Recently, Vision-Language-Action models (VLA) have advanced robot imitation learning, but high data collection costs and limited demonstrations hinder generalization and current imitation learning methods struggle in out-of-distribution scenarios, especially for long-horizon tasks. A key challenge is how to mitigate compounding errors in imitation learning, which lead to cascading failures over extended trajectories. To address these challenges, we propose the Diffusion Trajectory-guided Policy (DTP) framework, which generates 2D trajectories through a diffusion model to guide policy learning for long-horizon tasks. By leveraging task-relevant trajectories, DTP provides trajectory-level guidance to reduce error accumulation. Our two-stage approach first trains a generative vision-language model to create diffusion-based trajectories, then refines the imitation policy using them. Experiments on the CALVIN benchmark show that DTP outperforms state-of-the-art baselines by 25% in success rate, starting from scratch without external pretraining.
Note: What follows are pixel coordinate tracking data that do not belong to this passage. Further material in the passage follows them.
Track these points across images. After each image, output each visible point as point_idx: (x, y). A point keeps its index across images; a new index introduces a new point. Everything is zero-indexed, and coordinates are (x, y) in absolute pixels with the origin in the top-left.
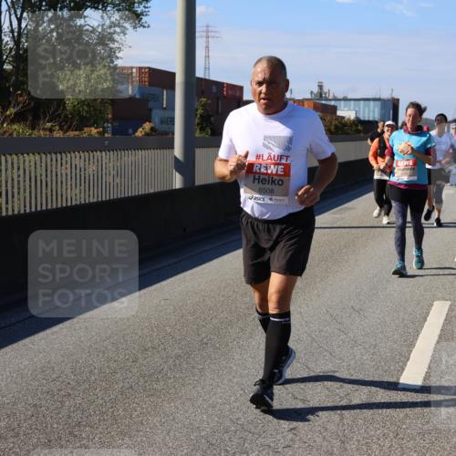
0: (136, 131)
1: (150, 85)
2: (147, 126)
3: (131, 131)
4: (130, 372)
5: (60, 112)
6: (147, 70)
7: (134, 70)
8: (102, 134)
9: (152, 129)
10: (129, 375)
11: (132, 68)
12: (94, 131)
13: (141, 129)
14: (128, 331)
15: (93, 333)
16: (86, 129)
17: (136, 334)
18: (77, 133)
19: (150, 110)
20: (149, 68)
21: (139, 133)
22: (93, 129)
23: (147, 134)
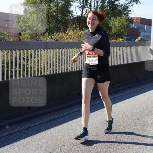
0: (135, 40)
1: (140, 24)
2: (139, 38)
3: (133, 40)
4: (137, 123)
5: (110, 33)
6: (139, 18)
7: (135, 19)
8: (123, 41)
9: (141, 39)
10: (137, 124)
11: (134, 18)
12: (121, 40)
13: (137, 39)
14: (135, 109)
15: (123, 109)
16: (118, 39)
17: (138, 110)
18: (115, 40)
19: (140, 32)
20: (140, 18)
21: (137, 40)
22: (120, 39)
23: (139, 41)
Moreover, DTP significantly improves real-world robot performance.

Paper Structure

This paper contains 15 sections, 6 equations, 5 figures, 3 tables.

Figures (5)

  • Figure 1: System overview. a) and b) present a task instruction with the initial task observation, allowing our Diffusion Trajectory Model to predict the complete future 2D-particle trajectories; c) illustrates the Diffusion Trajectory-guided pipeline, showcasing how these predicted trajectories guide the manipulation policy.
  • Figure 2: System architecture for learning language-conditioned policies. a) shows the input modalities, including vision, language, and proprioception. b) describes the Diffusion Trajectory Model, detailing how vision and language inputs generate diffusion particle trajectories. c) explains how these trajectories guide the training of robot policies, focusing on the learning of the Diffusion Trajectory Policy. Masked learnable tokens represent the particle trajectory prediction token, action token, and video prediction token, respectively.
  • Figure 3: The upper four environments correspond to the CALVIN ABCD settings. The bottom section shows a sequence of five long-horizon tasks, each guided by a specific instruction.
  • Figure 4: Real-robot experiments: a) Franka performing five distinct manipulation tasks. b) Franka performing one long-horizon task composed of subtasks (A–B–C).
  • Figure 5: Diffusion Trajectory Visualization. The left half part illustrates diffusion trajectory generation in the CALVIN environment, while the right half part show trajectory generation in a real-world robotic scenario.